Eric Kneepkens, Careerforce Apprenticeship Advisor for Nelson, Tasman, Marlborough and West Coast Regions, shares what he would normally cover in a programme introduction for new apprentices that would also work for other Careerforce training programmes.


  1. What is industry training and how does it work?

Eric says, “if they haven’t heard of apprenticeship or industry training, it’s important they understand that it’s all workplace-based training.” He explains that observations, assessments, all the situations and examples that they’ll use throughout the programme are contextualised to what they do on a day-to-day basis.

“Industry training is not about an observer or assessor following you around on your day to day role. It’s about what is naturally occurring on a day to day basis as you carry out tasks as part of your role.”

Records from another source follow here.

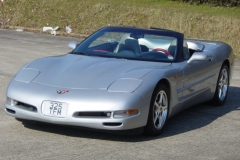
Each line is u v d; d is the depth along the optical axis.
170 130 6.36
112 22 19.44
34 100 5.55
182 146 5.64
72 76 5.84
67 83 5.70
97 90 5.51
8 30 18.89
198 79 7.04
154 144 5.64
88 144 5.51
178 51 6.78
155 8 20.09
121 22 19.34
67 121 5.40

  1. The programme basics:

Staff undergoing training needs to know the:

  • Actual qualification they are going to achieve.
  • Expected length of the programme.
  • Skills or competencies that are being developed and recognised.
  • Requirements of the programme.

Eric explains that it is important that these are discussed upfront, so employers have the opportunity to identify any additional supports an employee may need and for staff to have the right expectations.

“So that we are not setting someone up to fail, we need make sure that the programme is appropriate to the role they’re employed in; that they understand the literacy and numeracy requirements; and that they understand the modules and how they can apply their learning.”


  1. The parties involved:

“We make sure that trainees understand that their programme involves a 3-way partnership. It’s important that all 3 parties understand their obligations – so the employer, the employee (trainee/apprentice), and Careerforce (Workplace/Apprenticeship Advisors). It’s about everyone understanding their obligations in the training journey,” Eric explains.

There is a support system for them and by understanding that, they will get more confidence in getting through the training programme.


  1. There is no fail – only more information required:

Eric shares, “one of the common questions asked is, what if I don’t pass an assessment?” He says that during programme introductions, they talk about the principle that there is no failing. He explains, “it’s not the fact you haven’t passed but it may be that the assessor requires more information, or that the example you have provided may not be sufficient. It’s about making sure that you demonstrate sufficient knowledge and understanding of each set of the assessment requirements.”


Taking time for programme introductions at the outset ensures a much more positive learning experience for staff, helps with the smooth running of workplace training, and better outcomes for all parties.